Your goal -> Summarize the forum post about Mailman and multiple domains in two sentences.

Reading text ->
★ ★ ★
# Mailman and multiple domains



## tynelson (Apr 28, 2010)

Greetings Geniuses...

I have mailman 2.1.11 running with postfix, and it's absolutely great.  I love it.  The problem is...I'm going to be honest when I say I'm definitely below average intelligence with this sort of thing.
I don't know how to make it so I can have more than one domain on my mailman install.  I have all the domains pointing to the correct IP address, so the interface works on each domain.  I can change the hostname in my main.cf file to whatever domain I want to work at that instant, and it works-but I don't know how I can have 5 domains that work at the same time.  I can only get them to work one at a time.
I understand that these files must be changed:
main.cf 
mm_cfg.py
(something involving virtual hosts????)

But I've looked everywhere on the internet and I can't find a step by step guide for (idiots) if you will on what I need to do to what file word for word.
★ ★ ★
Dataset rows:
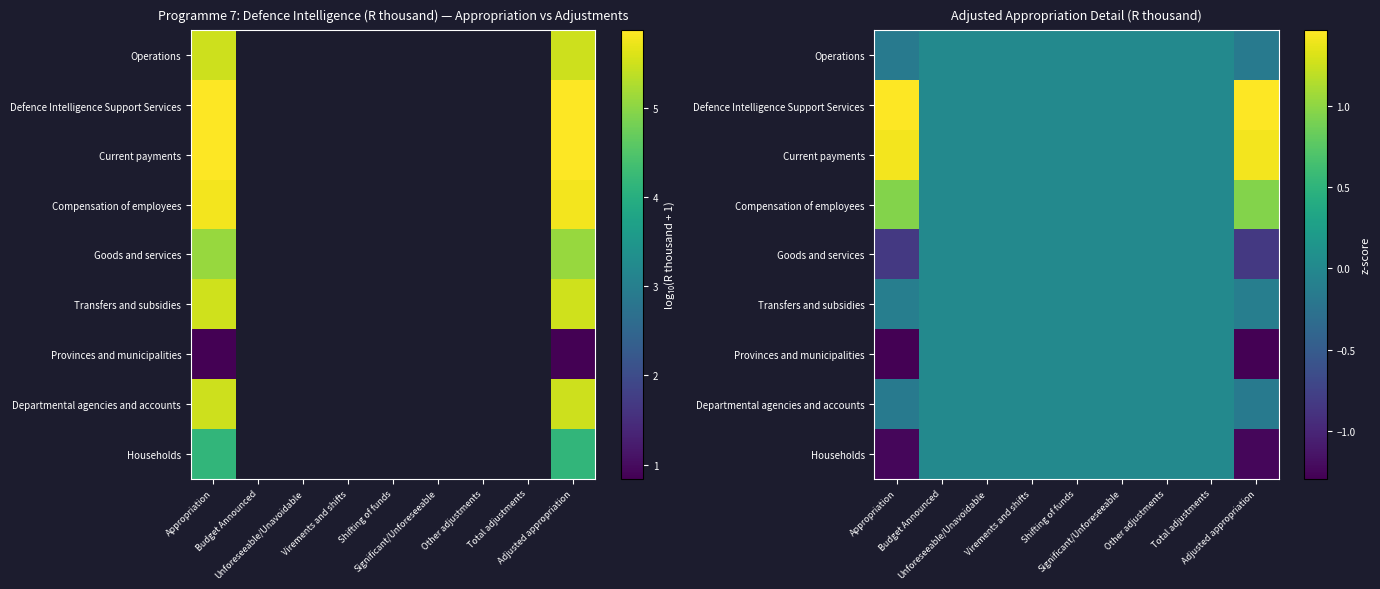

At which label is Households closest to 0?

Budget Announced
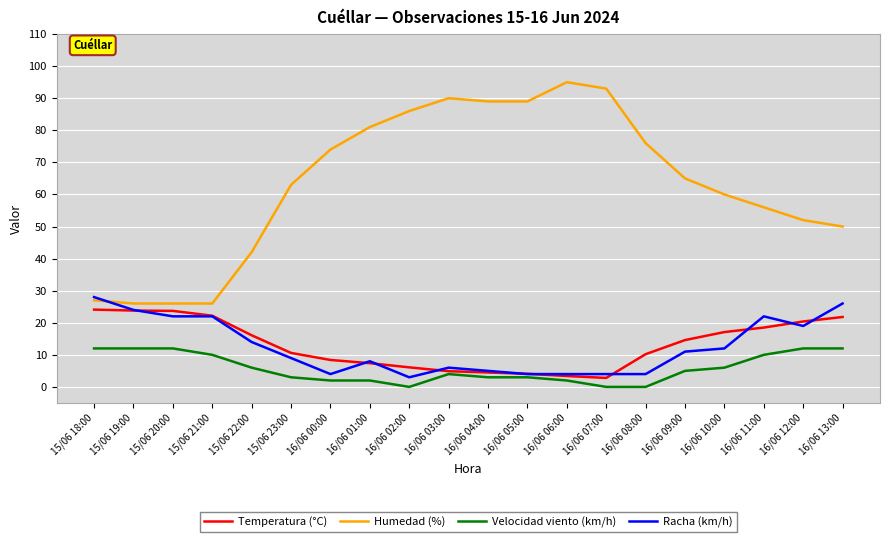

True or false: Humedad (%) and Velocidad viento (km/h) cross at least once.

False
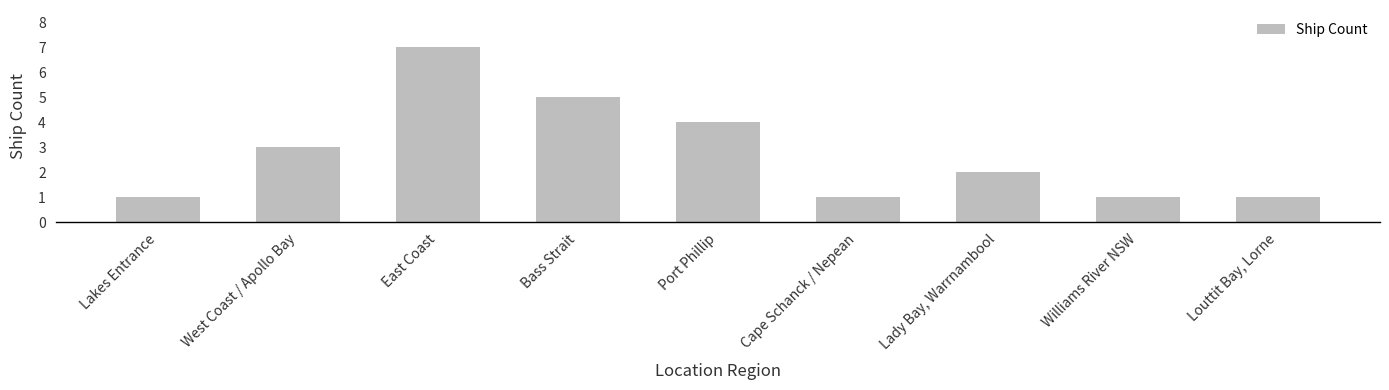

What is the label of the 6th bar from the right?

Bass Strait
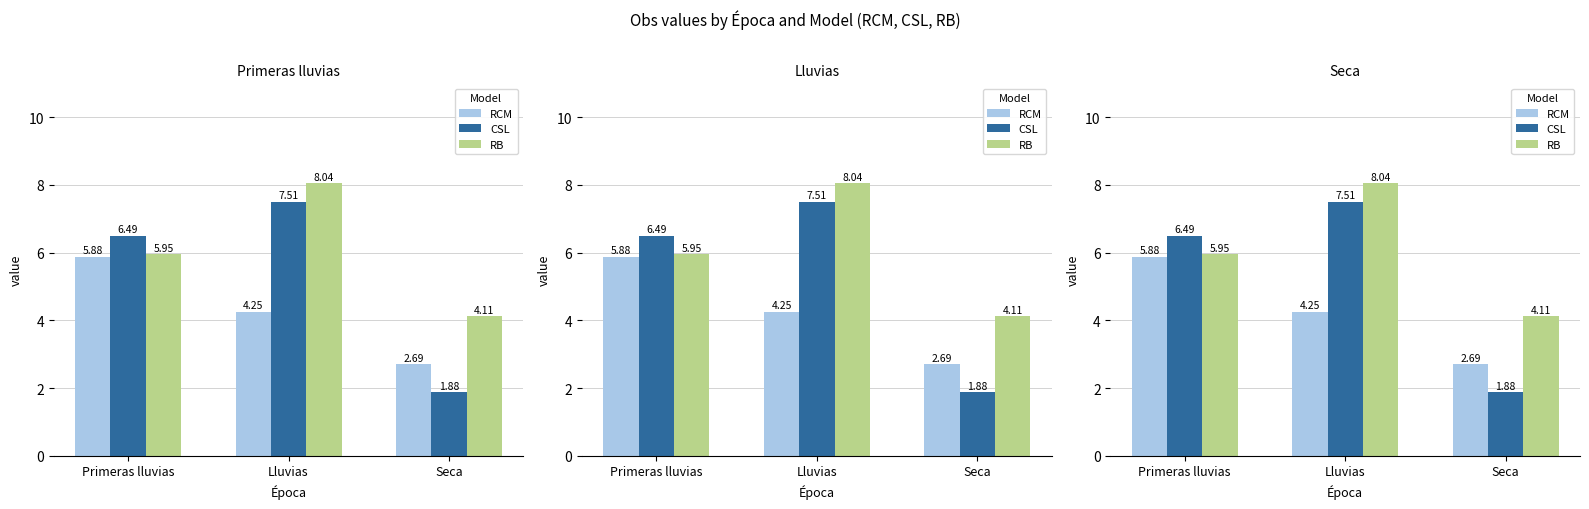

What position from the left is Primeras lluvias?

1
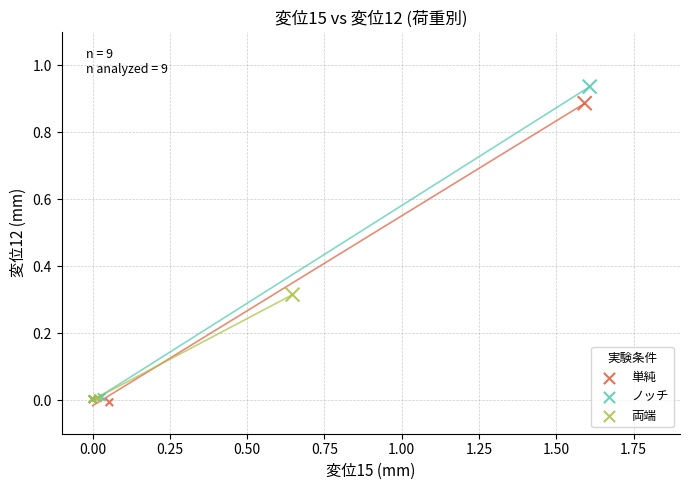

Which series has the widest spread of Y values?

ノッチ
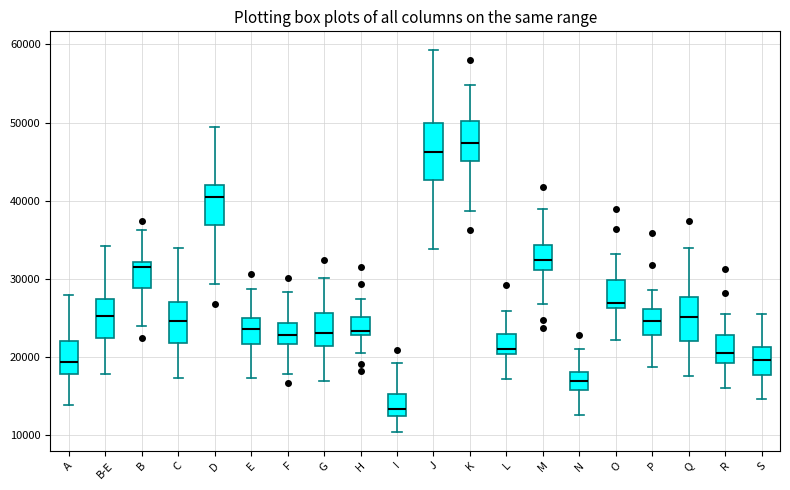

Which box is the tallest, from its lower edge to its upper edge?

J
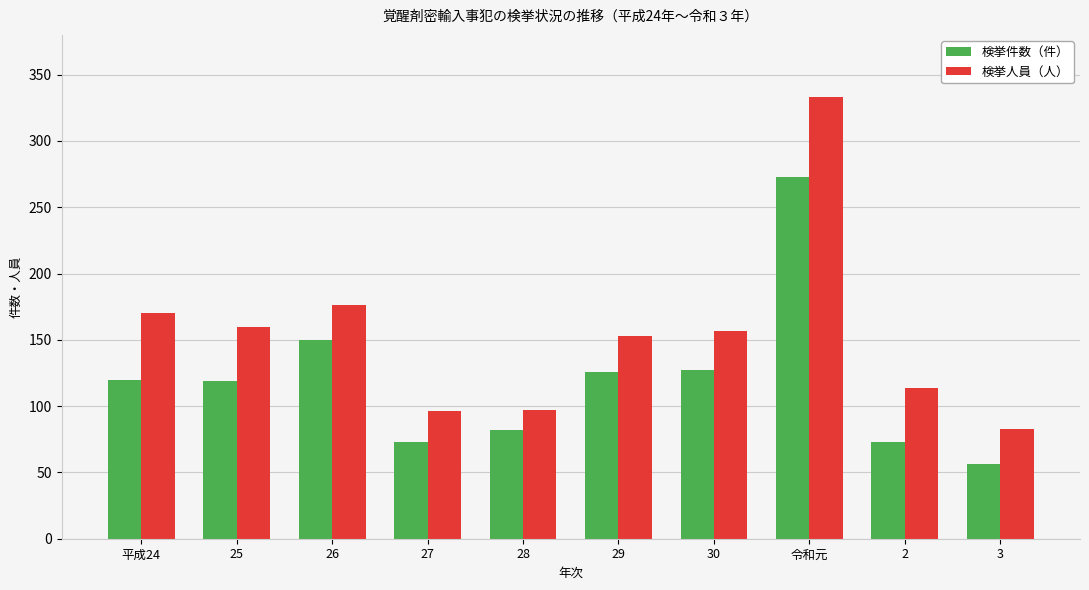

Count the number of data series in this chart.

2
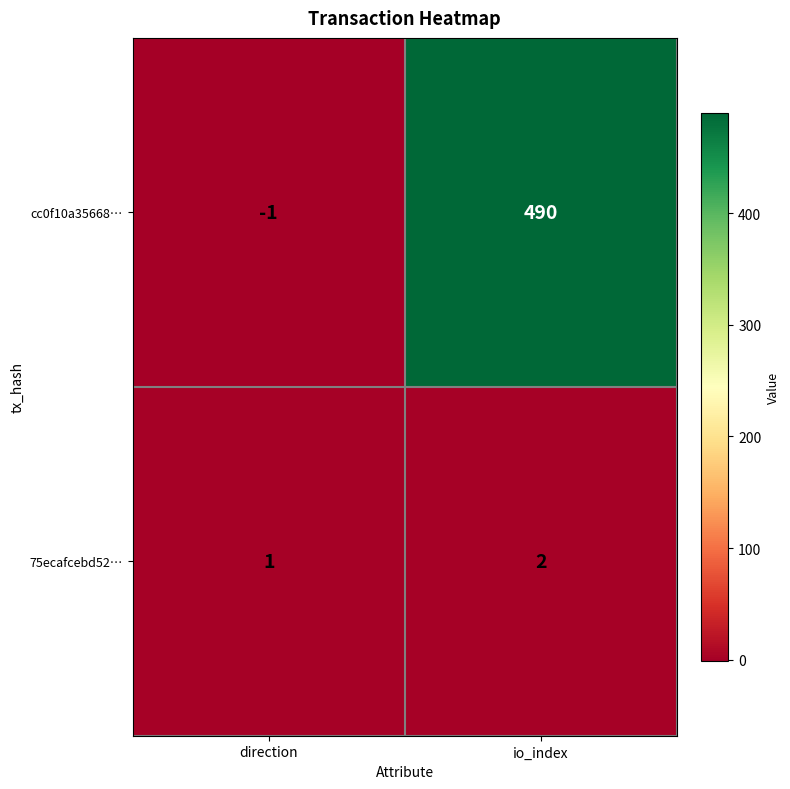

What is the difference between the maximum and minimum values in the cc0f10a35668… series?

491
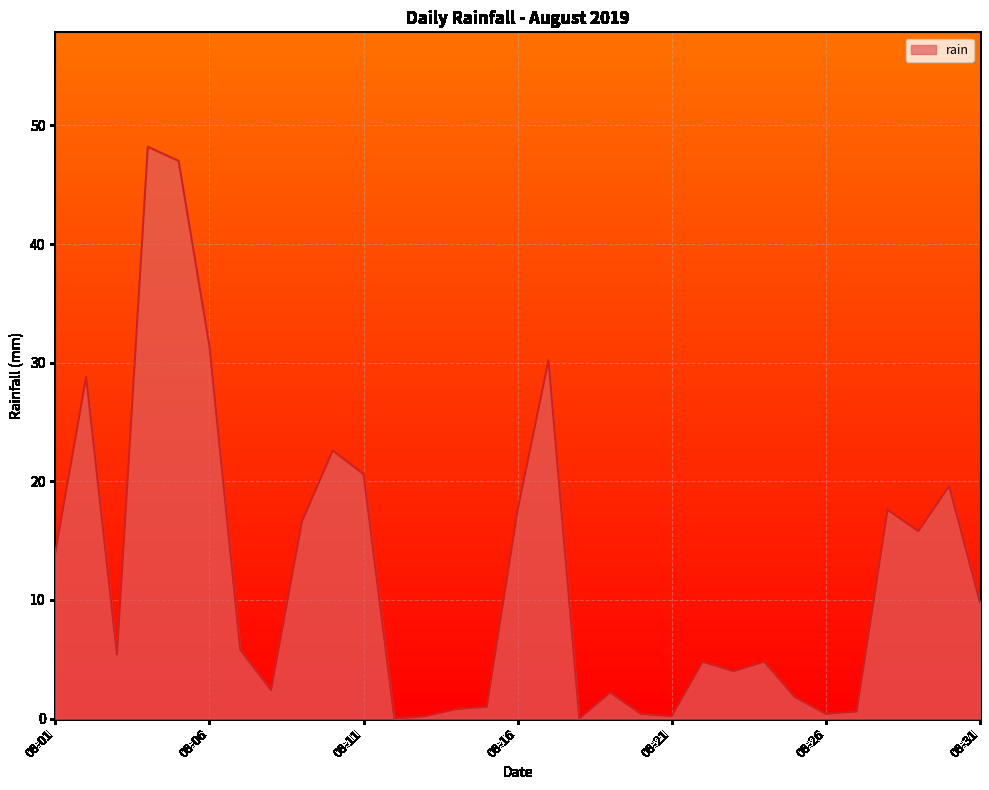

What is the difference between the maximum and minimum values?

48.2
★ ★ ★
Response to this task -> The poster runs Mailman 2.1.11 with Postfix and has all their domains pointing to the correct IP address, but can only get one domain working at a time by changing the hostname in main.cf. They understand that main.cf, mm_cfg.py, and something involving virtual hosts must be changed, yet have not found a step-by-step guide anywhere online.